SET EXERCISE: Could you rewrite the stretch of the data from the line containing "phylum: Tracheophyta" through the end, with that line included, as a JSON list of strings with one string per line and blank lines omitted? Leave the pictures out.

--- START DATA SHOWN ---

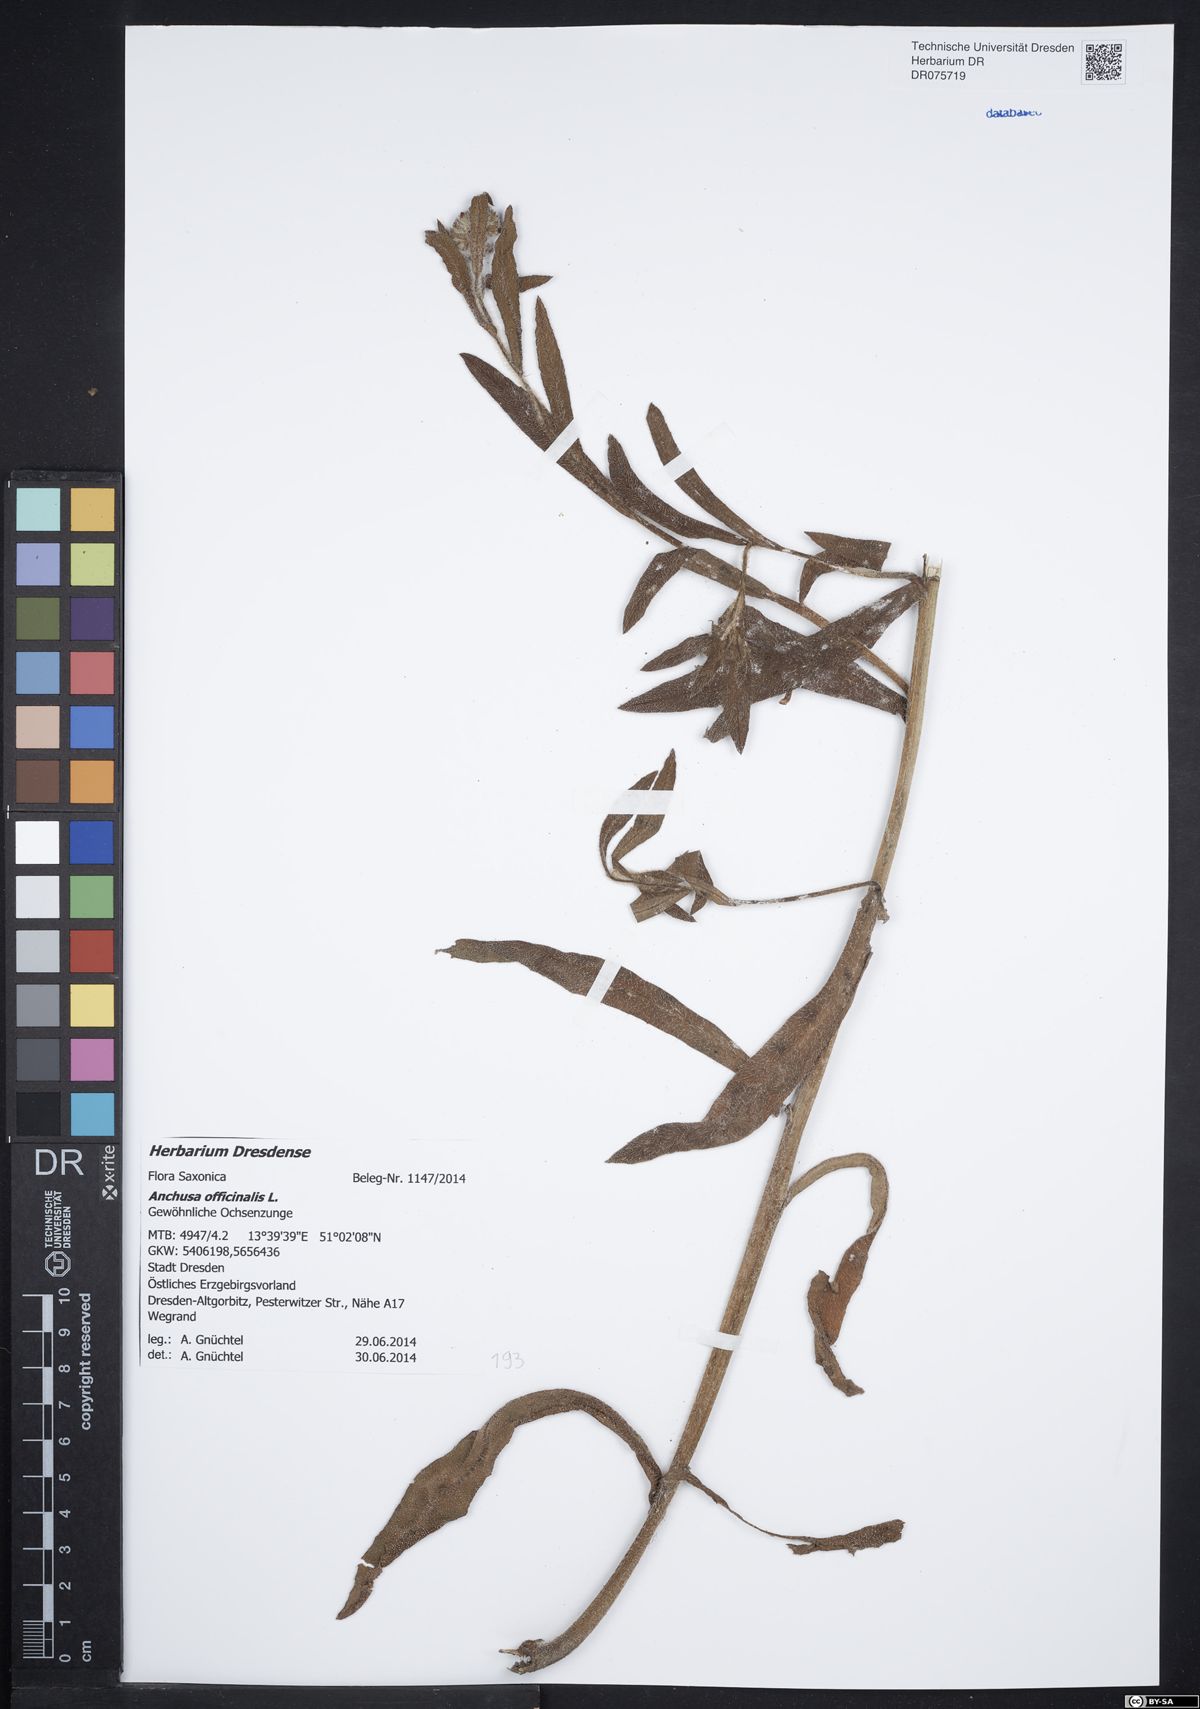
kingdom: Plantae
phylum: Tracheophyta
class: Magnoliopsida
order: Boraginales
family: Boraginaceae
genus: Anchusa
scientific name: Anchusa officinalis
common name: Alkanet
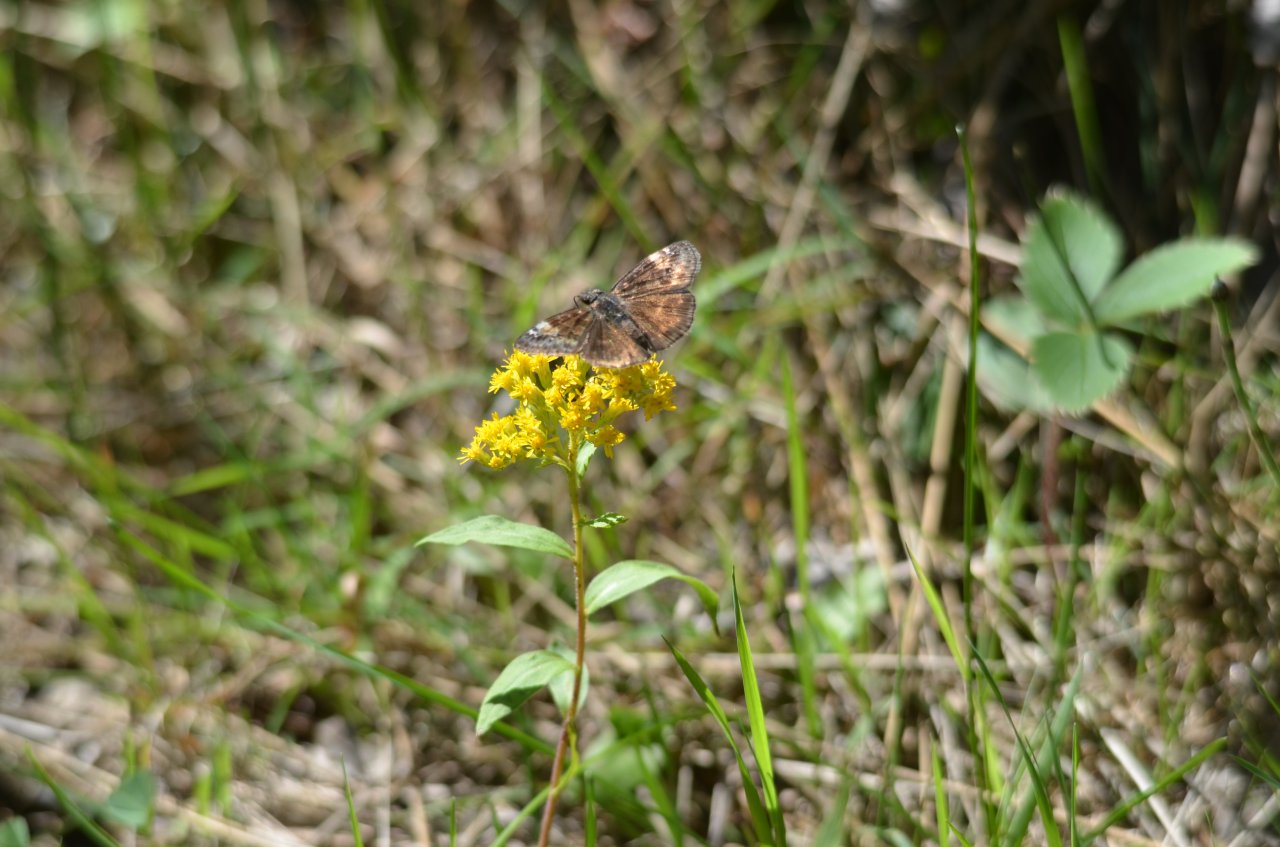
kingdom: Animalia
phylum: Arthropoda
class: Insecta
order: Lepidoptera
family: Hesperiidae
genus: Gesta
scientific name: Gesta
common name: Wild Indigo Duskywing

--- END DATA SHOWN ---

SOLUTION:
[
  "phylum: Tracheophyta",
  "class: Magnoliopsida",
  "order: Boraginales",
  "family: Boraginaceae",
  "genus: Anchusa",
  "scientific name: Anchusa officinalis",
  "common name: Alkanet",
  "kingdom: Animalia",
  "phylum: Arthropoda",
  "class: Insecta",
  "order: Lepidoptera",
  "family: Hesperiidae",
  "genus: Gesta",
  "scientific name: Gesta",
  "common name: Wild Indigo Duskywing"
]